Петушков опустился на стул.
– Потому, – заговорил майор с неожиданным порывом всего тела, – ведь вы офицер; так уж и вести себя надо, как приказано. Коли бы вы были солдат – я бы просто выпорол вас, да и шабаш; а то вы офицер. На что это похоже? Страмиться – разве это хорошо?
– Позвольте узнать, к чему ведут сии намеки, – начал было Петушков…
– А у меня не рассуждать! Я это смерть не люблю. Сказано: не люблю; ну, и всё тут! Вон у вас и крючки не по форме; что это за страм! Сидит день-деньской в булочной; а еще благородный! Юбка там завелась вот он и сидит. Ну, пусть бы ее, юбку, к чёрту! А то, говорят, сам хлебы в печь сажает. Мундир марает… да.
– Позвольте доложить, – промолвил Петушков, у которого на сердце захолонуло, – что это всё, сколько я могу сообразить, относится к частной, так сказать, жизни…
– Не рассуждать у меня, говорят! Частная жизнь – еще толкует! Коли бы по службе что вышло, я бы вас прямо на губвахту! Алё маршир! Потому – присяга. На меня самого, может, целую березовую рощу извели: так уж я службу-то знаю; все эти порядки мне очинно известны. А то надо понять: это я собственно насчет мундира. Мараешь мундир – да. Это я, как отец… да. Потому, мне это всё поручено. Я отвечать должон. А вы еще тут рассуждаете! – крикнул со внезапной неистовостью майор, и лицо его побагровело, и пена показалась на губах, а кот поднял хвост и соскочил на пол. – Да знаете ли вы… Да знаете ли, что я могу… всё могу? всё, всё! Да понимаете ли вы, с кем вы говорите? Начальство приказывает – а вы рассуждать! Начальство… начальство!..
Тут майор даже закашлялся и захрипел – а бедный Петушков только выпрямливался и бледнел, сидя на краешке стула.
– Чтоб у меня… – продолжал майор, повелительно взмахивая дрожащей рукою, – чтобы всё… по струнке у меня! Поведенц первый сорт! Беспорядков не потерплю! Знаться можешь с кем угодно – я на это наплевать! Но коли ты благородный – ну, так уж и того… действуй!

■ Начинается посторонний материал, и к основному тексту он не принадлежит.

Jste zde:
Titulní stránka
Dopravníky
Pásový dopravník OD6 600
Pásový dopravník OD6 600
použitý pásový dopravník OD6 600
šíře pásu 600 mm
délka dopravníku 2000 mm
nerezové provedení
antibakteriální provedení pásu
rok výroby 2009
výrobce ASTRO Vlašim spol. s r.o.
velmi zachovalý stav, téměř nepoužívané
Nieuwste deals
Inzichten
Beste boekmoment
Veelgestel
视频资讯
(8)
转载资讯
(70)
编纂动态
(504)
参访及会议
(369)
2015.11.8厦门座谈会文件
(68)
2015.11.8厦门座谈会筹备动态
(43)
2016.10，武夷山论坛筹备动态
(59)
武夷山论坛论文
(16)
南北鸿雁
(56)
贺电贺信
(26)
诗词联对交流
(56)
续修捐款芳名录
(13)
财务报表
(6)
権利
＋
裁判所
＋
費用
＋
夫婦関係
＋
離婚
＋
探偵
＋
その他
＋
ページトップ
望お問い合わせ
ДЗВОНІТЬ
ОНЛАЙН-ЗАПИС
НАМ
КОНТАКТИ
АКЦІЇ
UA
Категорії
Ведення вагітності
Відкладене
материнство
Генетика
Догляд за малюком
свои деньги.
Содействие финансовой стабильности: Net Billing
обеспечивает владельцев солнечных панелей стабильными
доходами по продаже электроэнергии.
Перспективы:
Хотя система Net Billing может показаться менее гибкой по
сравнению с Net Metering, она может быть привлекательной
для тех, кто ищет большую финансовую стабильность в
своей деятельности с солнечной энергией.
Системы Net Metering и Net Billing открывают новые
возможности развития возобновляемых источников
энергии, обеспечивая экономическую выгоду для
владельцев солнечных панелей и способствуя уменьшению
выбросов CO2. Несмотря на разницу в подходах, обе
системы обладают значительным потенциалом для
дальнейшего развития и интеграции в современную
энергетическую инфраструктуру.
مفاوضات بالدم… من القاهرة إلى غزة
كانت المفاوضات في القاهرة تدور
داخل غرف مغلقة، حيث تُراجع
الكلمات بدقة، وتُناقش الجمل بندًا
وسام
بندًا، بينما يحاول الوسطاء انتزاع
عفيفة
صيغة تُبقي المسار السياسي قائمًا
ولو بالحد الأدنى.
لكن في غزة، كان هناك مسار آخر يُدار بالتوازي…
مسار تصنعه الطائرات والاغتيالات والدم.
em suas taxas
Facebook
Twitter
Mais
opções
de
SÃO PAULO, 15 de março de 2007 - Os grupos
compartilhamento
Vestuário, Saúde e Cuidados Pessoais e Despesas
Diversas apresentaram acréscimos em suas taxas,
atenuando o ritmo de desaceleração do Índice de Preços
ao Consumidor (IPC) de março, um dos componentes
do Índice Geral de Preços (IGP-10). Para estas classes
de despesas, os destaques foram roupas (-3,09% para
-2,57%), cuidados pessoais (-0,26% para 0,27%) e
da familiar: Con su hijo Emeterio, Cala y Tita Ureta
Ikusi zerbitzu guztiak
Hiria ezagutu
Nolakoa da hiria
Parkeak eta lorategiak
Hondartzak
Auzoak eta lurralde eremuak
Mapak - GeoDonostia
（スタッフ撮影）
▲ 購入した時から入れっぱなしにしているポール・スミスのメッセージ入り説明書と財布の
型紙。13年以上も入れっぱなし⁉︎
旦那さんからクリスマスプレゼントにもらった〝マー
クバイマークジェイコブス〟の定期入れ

Хлеба в печку у меня не сажать! Бабу мокроподолую теткой не, называть! Мундир не марать! Молчать! Не рассуждать!
Голос майора прервался. Он перевел дух и, обернувшись к двери передней, закричал: «Фролка, подлец! Селедки!»
Петушков проворно поднялся и выскочил вон, чуть не сбивши с ног бежавшего ему навстречу казачка с резаной селедкой и крупным графином водки на железном подносе.
«Молчать! не рассуждать!» – раздавались вслед Петушкову отрывистые восклицанья раздраженного начальника.